9. Benjamin J. Gordon Jr. (D) — State Representative of Kingstree; found guilty of conspiracy and extortion, but died during appeal.
10. Robert Albert Kohn (R) — State Senator from Charleston; pled guilty to conspiracy and bribery, and served seven months in prison.
11. Rick Lee (R) — State Senator from Boiling Springs; pled guilty to accepting a $2,000 bribe. He was sentenced to six months at a halfway house.
12. Thomas A. Limehouse (D) — State Representative from Dorchester; pled guilty to charges of conspiring to accept a bribe and tampering with a witness. Sentenced to 20 months.
13. John Charles “Jack” Lindsay (D) — State Senator from Marlboro; found guilty in the Lost Trust investigation, but died during appeals.
14. Jefferson M. Long Jr. (D) — State Senator from Horry; guilty to $42,000 bribe.
15. Frank McBride (D) — State Representative from Columbia; pled guilty to accepting $1,000 in bribes.
16. Luther L Taylor, Jr. (D) — State Representative from Columbia; pled guilty to conspiracy and bribery, and was sentenced to 80 months in prison, but died during appeals.
17. Daniel E. Winstead (R) — State Representative from Charleston; pled guilty to accepting bribes and obstruction of justice.
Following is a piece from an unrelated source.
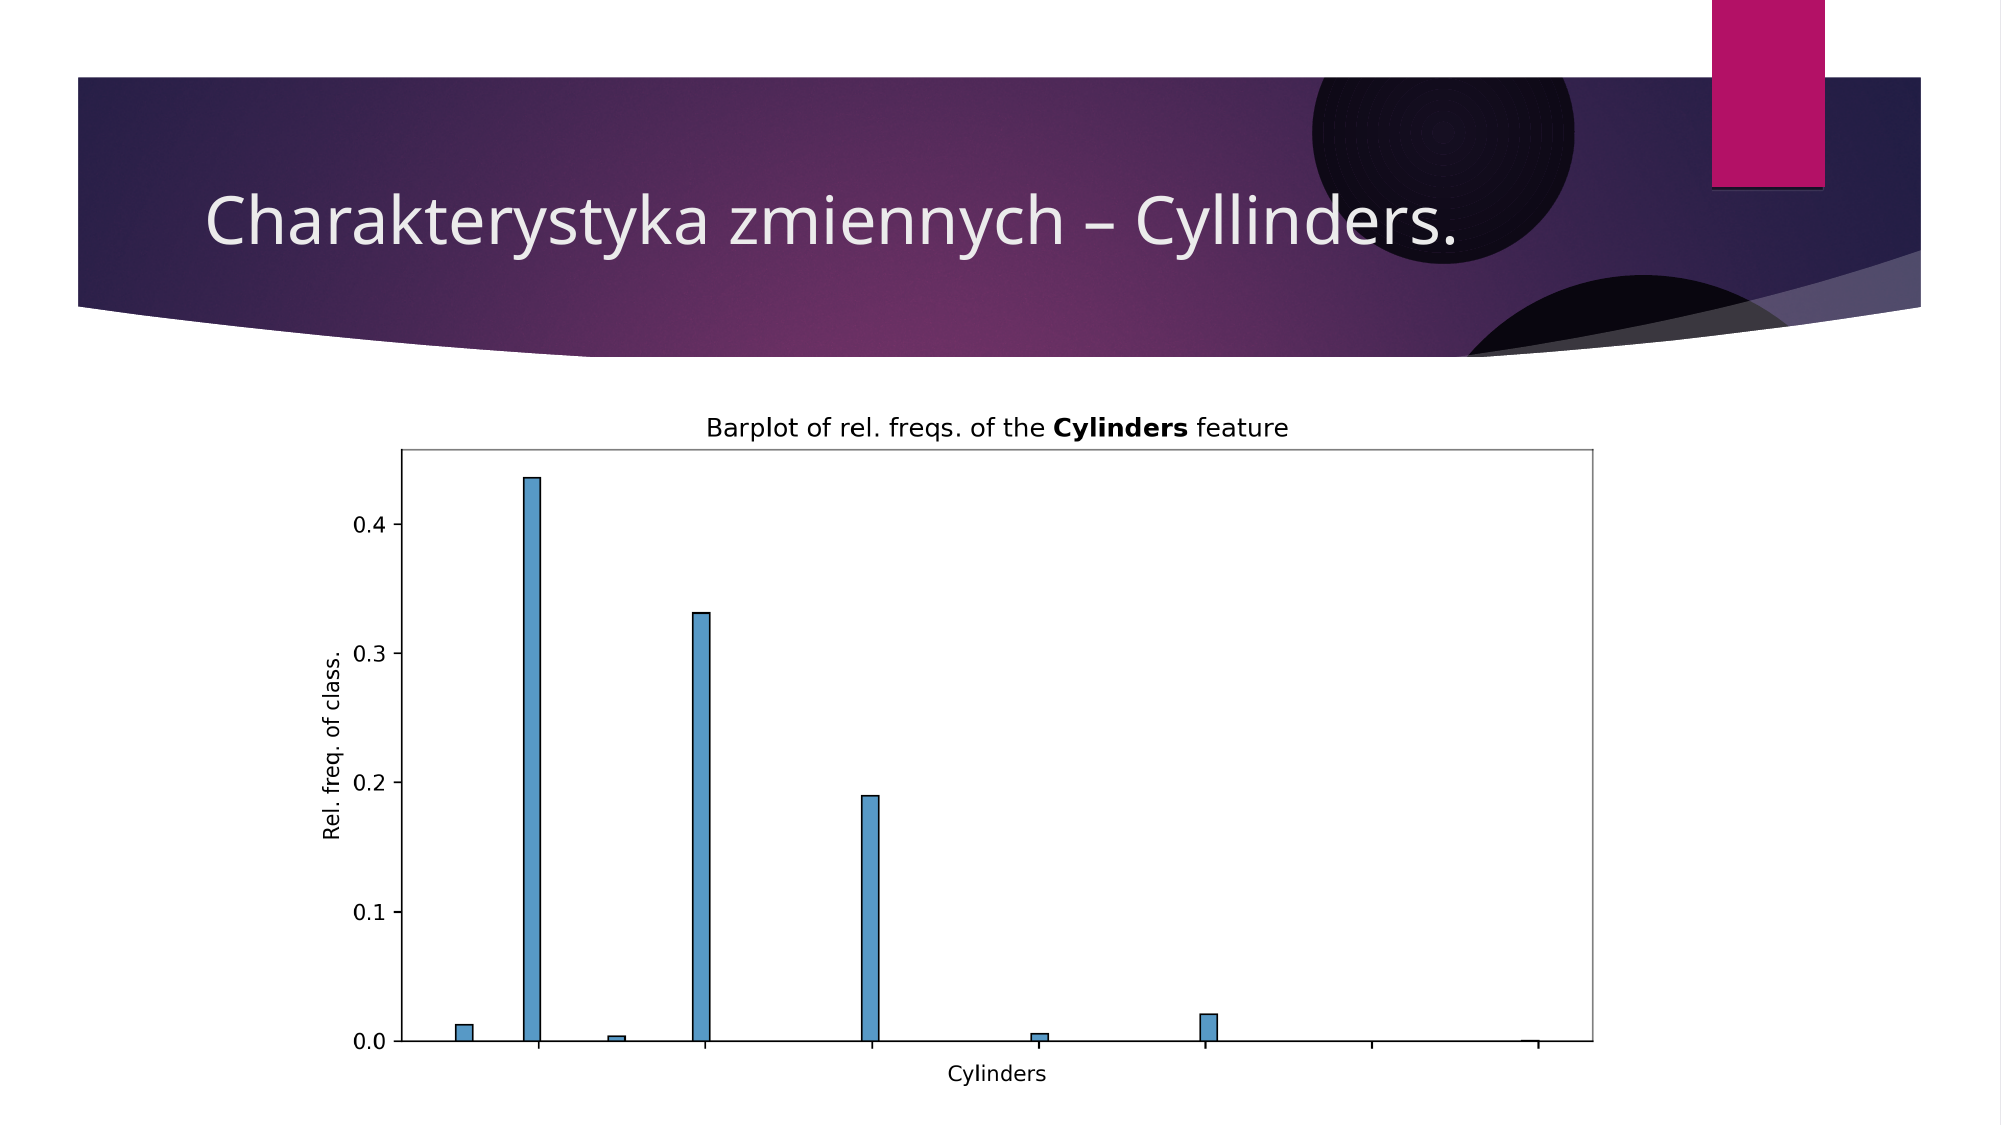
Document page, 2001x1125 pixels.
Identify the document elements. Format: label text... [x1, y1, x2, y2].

title Charakterystyka zmiennych – Cyllinders. [189, 159, 1627, 276]
picture [209, 357, 1746, 1125]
At that time, South Carolina required that state lawmakers report any campaign contributions they received to the respective ethics committee of their governing body. After the initial five indictments made the news, Governor Carroll A. Campbell Jr. (R) and Speaker of the House Robert Sheheen (D) both stated that reforms to this system were in order. Out of the 28 indictments in total (including indicted lobbyists), only the indictment of Representative Timothy Castles Wilkes (D) resulted in a not guilty verdict. The South Carolina Legislative Black Caucus raised concerns about the large number of African American lawmakers charged during the investigation.

== Aftermath ==

=== Ethics Reform Act of 1991 ===
In response to Operation Lost Trust, state lawmakers passed the Ethics Reform Act of 1991. This act made it illegal for lobbyists to give any gift, including campaign contributions, to any serving member of the government. It also capped donations from lobbying firms (lobbyists themselves had to be uninvolved in the decision) to $1,000 when it was previously unlimited. The act also regulated how businesses and organizations which employ lobbyists could entertain lawmakers, ensuring that the entertainment was conducted only in formal groups.

=== Strengthening the governorship ===
On February 23, 1993, a bill was introduced to the South Carolina House of Representatives to restructure the state government. Up to this point, the governor of South Carolina had largely been a ceremonial figurehead with limited power. However, after Operation Lost Trust, the General Assembly voted to give the governor what was essentially a "third" of its power. According to The State, the main newspaper of Columbia, South Carolina, “the legislation condensed 75 agencies into 17, and let the governor hire and fire the directors of 11.” The legislature maintained its power over education, road construction, and environmental regulations, while giving the governor power over agencies that imprisoned people, managed healthcare, and collected taxes for the state. South Carolina is still considered a “legislative state,” with the General Assembly maintaining a large proportion of power over the governor’s appointments, as well as the ability to appoint judges.